Beginning with the line that holds "left back paw: (641, 496)" and ending with the last line, please repeat the entries exactly and omit the pictures.

[Stored items]
□ □ □ □

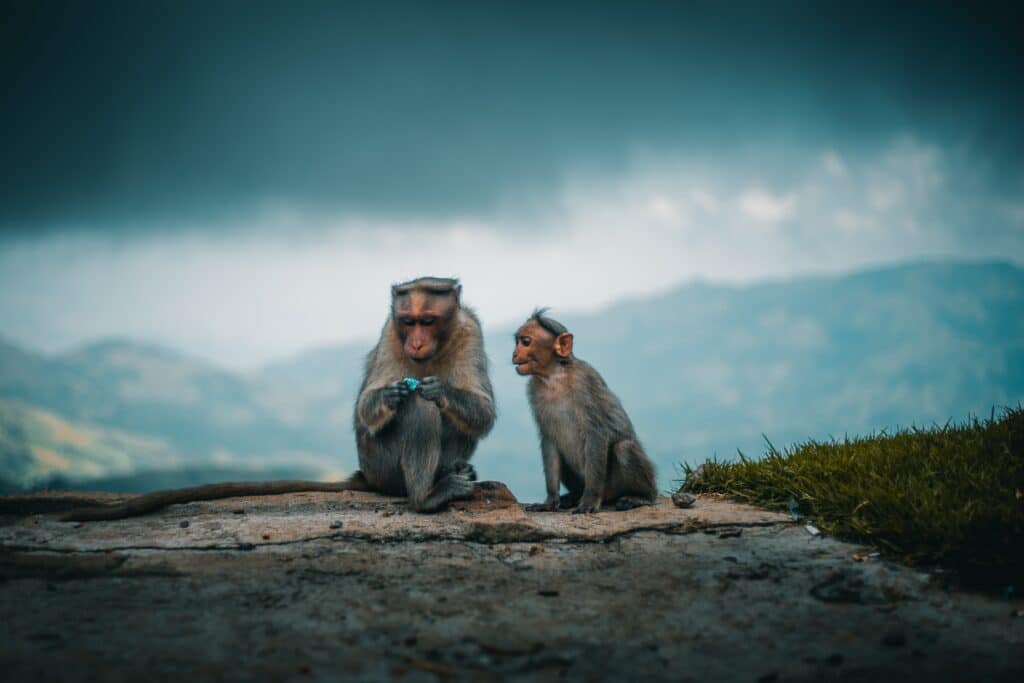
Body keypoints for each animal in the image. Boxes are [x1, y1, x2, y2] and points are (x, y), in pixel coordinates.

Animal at [64, 274, 495, 520]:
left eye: (428, 321)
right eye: (409, 321)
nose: (416, 342)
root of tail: (366, 475)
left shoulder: (470, 330)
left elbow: (483, 412)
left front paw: (439, 388)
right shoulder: (390, 331)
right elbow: (367, 408)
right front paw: (393, 393)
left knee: (449, 416)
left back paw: (448, 473)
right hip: (383, 465)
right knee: (419, 411)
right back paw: (426, 497)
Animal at [512, 309, 655, 511]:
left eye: (526, 341)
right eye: (517, 341)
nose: (515, 353)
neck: (554, 377)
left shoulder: (585, 383)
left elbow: (597, 432)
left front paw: (589, 500)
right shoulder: (534, 390)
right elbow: (549, 439)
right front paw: (550, 501)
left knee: (624, 448)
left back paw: (641, 496)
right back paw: (573, 496)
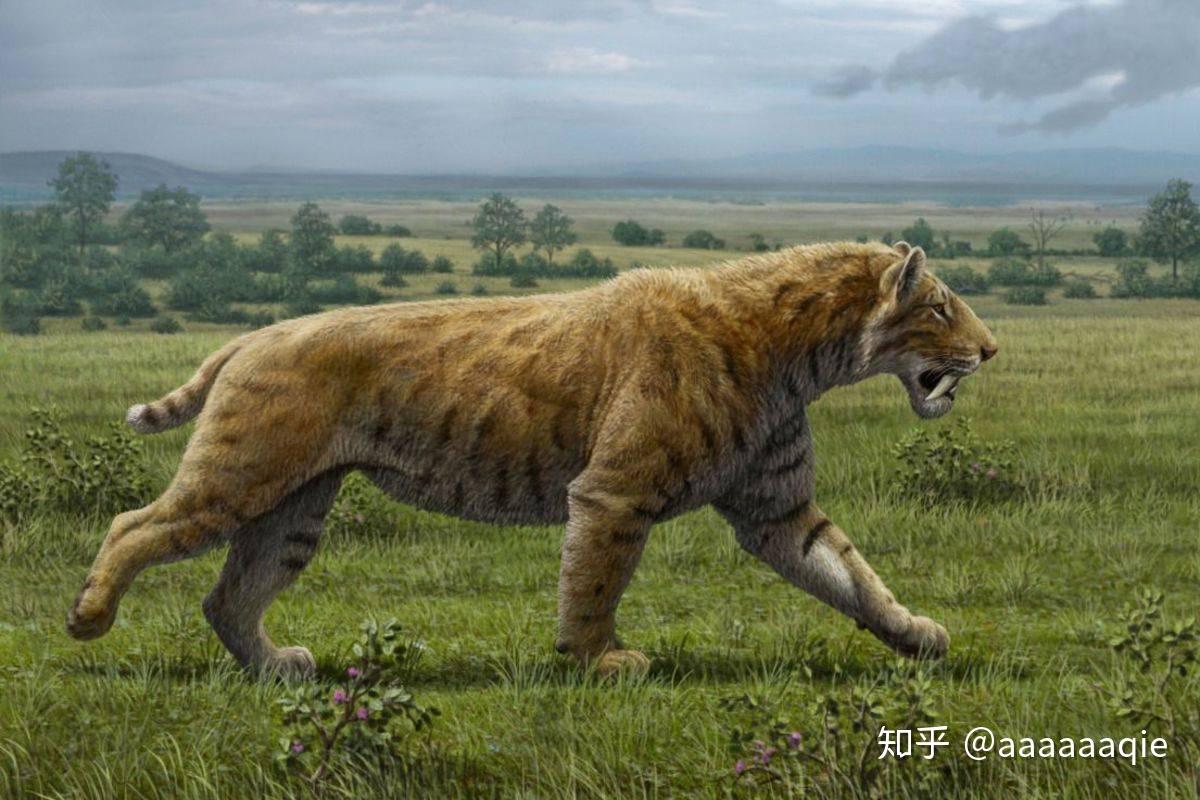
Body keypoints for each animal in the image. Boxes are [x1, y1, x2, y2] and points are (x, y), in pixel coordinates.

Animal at [67, 241, 998, 679]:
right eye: (942, 308)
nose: (991, 349)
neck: (800, 354)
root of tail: (254, 333)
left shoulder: (776, 511)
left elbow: (852, 574)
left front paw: (917, 635)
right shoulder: (614, 492)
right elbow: (594, 581)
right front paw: (598, 662)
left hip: (292, 509)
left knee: (228, 595)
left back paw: (277, 668)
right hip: (239, 476)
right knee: (133, 524)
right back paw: (88, 617)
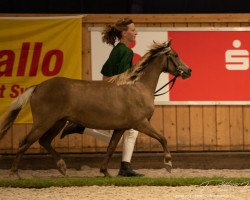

□ □ □ □

**Completed task**.
left back paw: (641, 496)
right back paw: (573, 496)
Body keypoints for each animal in the image. Boxes are [x1, y1, x2, y2] and points are (x, y), in pixel coordinates.

Animal at [67, 241, 998, 679]:
right eye: (942, 308)
nose: (991, 349)
neck: (800, 354)
root of tail: (254, 333)
left shoulder: (776, 511)
left elbow: (852, 574)
left front paw: (917, 635)
right shoulder: (614, 492)
right elbow: (594, 581)
right front paw: (598, 662)
left hip: (292, 509)
left knee: (228, 595)
left back paw: (277, 668)
right hip: (239, 476)
right knee: (133, 524)
right back paw: (88, 617)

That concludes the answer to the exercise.